Olympic champion Michael Phelps's taking some hits off of a bong at a party isn't particularly drug abuse and in a sane, non-puritanical culture would not have been big news. What was done to my students was abusing drugs and, in the case of the high school football player, abusing someone large and strong but still, legally, a child — and someone who had trusted the coach and trainer. In a sane, non-puritanical culture, it would be news and a scandal indeed when coaches have sex with their players and bad indeed if they sexually exploit children; but it should be bigger scandals when you have routine pressuring of athletes to use powerful drugs, and a scandal leading to loss of licenses and serious prison time when you have a coach and trainer risk crippling a kid.
Similarly with campus rape.
Rape is a problem, period, and I am unconvinced that it is a bigger problem on US campuses than elsewhere and pretty well convinced that it would be most directly addressed by locating, charging, prosecuting, convicting, and imprisoning a relatively small number of serial rapists, with much of the remaining problem best handled through major changes in how American young people are brought up to use recreational drugs, most especially ethyl alcohol. Beyond that is the issue of the status of women in American society (and worldwide), and a robust feminist movement must work now and for a time to come on a wide range of criminal, political, and cultural issues that include rape but — a politically-charged "but" — but are not so centered on rape as to impede forming coalitions between and among women and men united for shared causes.
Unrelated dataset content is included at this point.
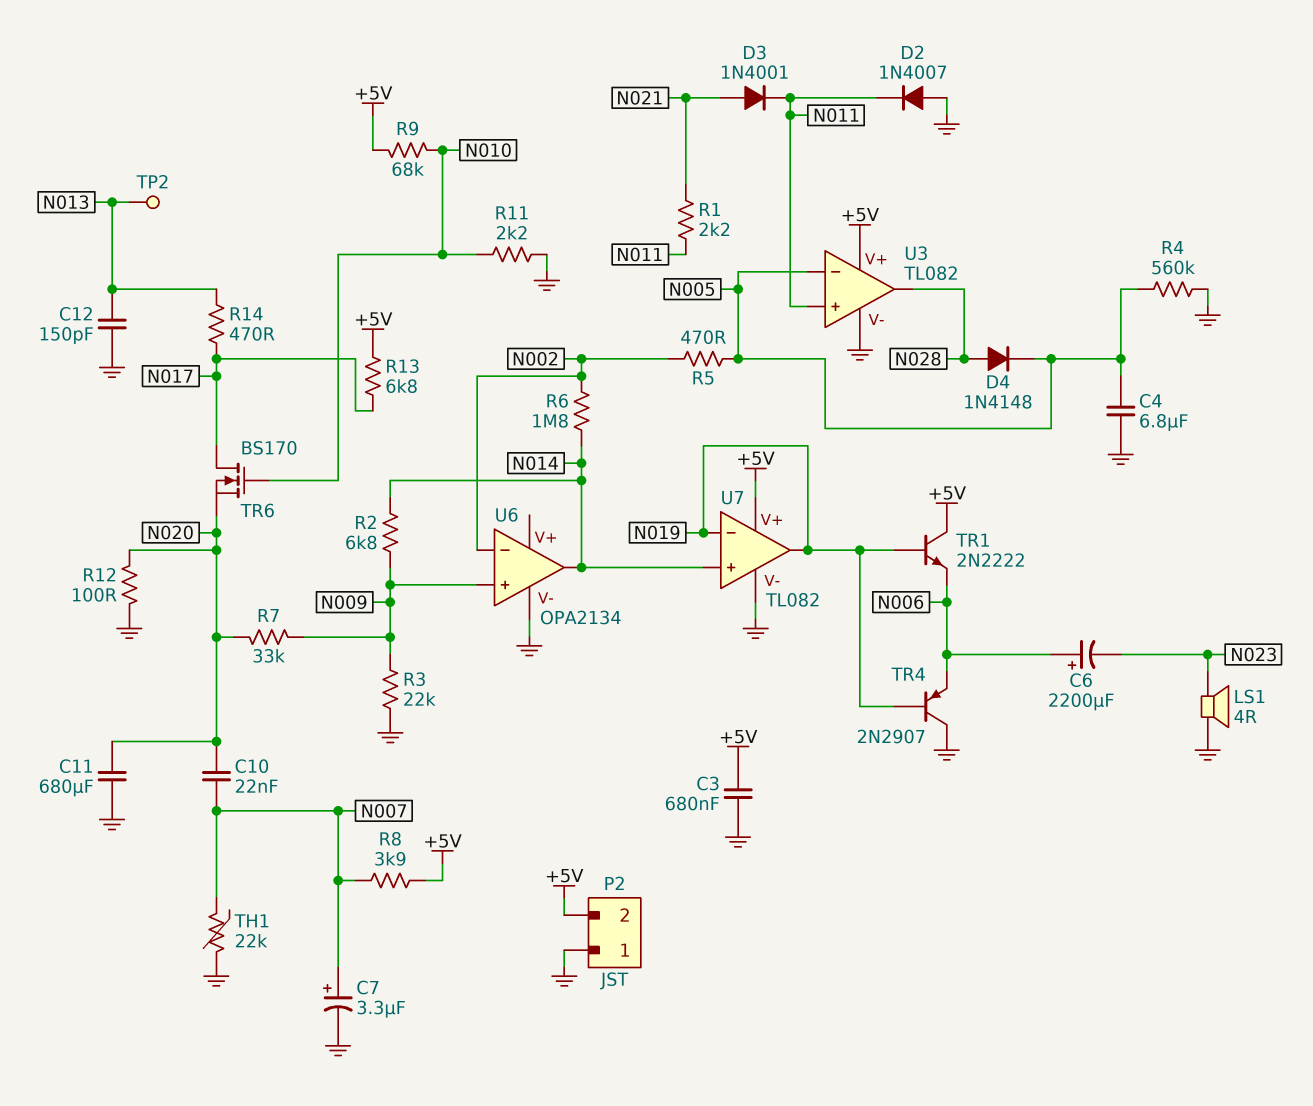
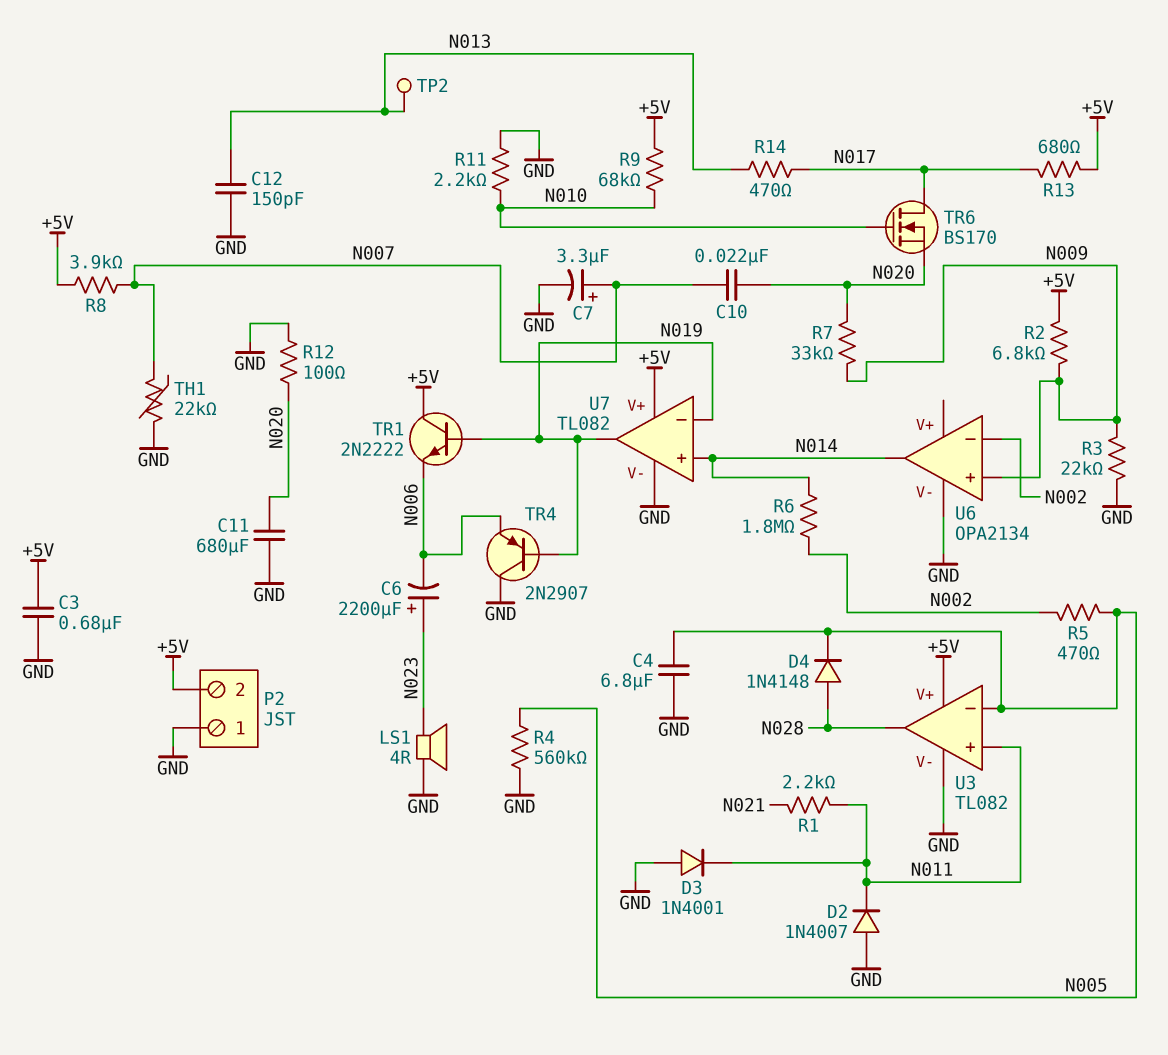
C6: 2200uF (plus N006, minus N023) -> 2200uF (plus N023, minus N006)
D3: diode 1N4001 (A N021, K N011) -> diode 1N4001 (A GND, K N011)
R2: 6.8k (N009, N014) -> 6.8k (+5V, N009)
R13: 6.8k (+5V, N017) -> 680 (+5V, N017)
In a society less tainted by puritanical prurient interest in bodily matters, the bigger stories about exploitation and abuse of the young would be the far less sexy (sic) issues of jobs for young people and the continuing defunding of programs for them with the notable and crucial exception of more prisons and police.
Campus rape is an issue; bigger issues, for more young Americans over the long haul of their happiness is the set that includes degree inflation (the constantly rising bar of degree required for a decent job), requirement inflation (more credit hours required to get a bachelor's degree), and inflation inflation for the cost of a degree: primarily the reduction in State and other public subsidies for schooling that sends people into years of debt to go to college.
Even limiting the subject to drugs in sports, and ignoring huge threats like misuse of antibiotics — even limiting the subject to sports and drugs, there are more important drug issues than Michael Phelps on the bong-o's or Lance Armstrong's doping schemes. Even limiting the subject to coachly abuse, there are other and equally serious problems that do not include sex.
And when looking at American crimes against the young, campus rape is among them, but one are of offense among many. And dealing with campus rape can be an excuse for State Legislatures like that of California to look like they're doing something without paying the political costs that would come from reassigning priorities and increasing taxes to put more investment into programs for the young of both sexual "modal phenotypes" and the whole range of genders.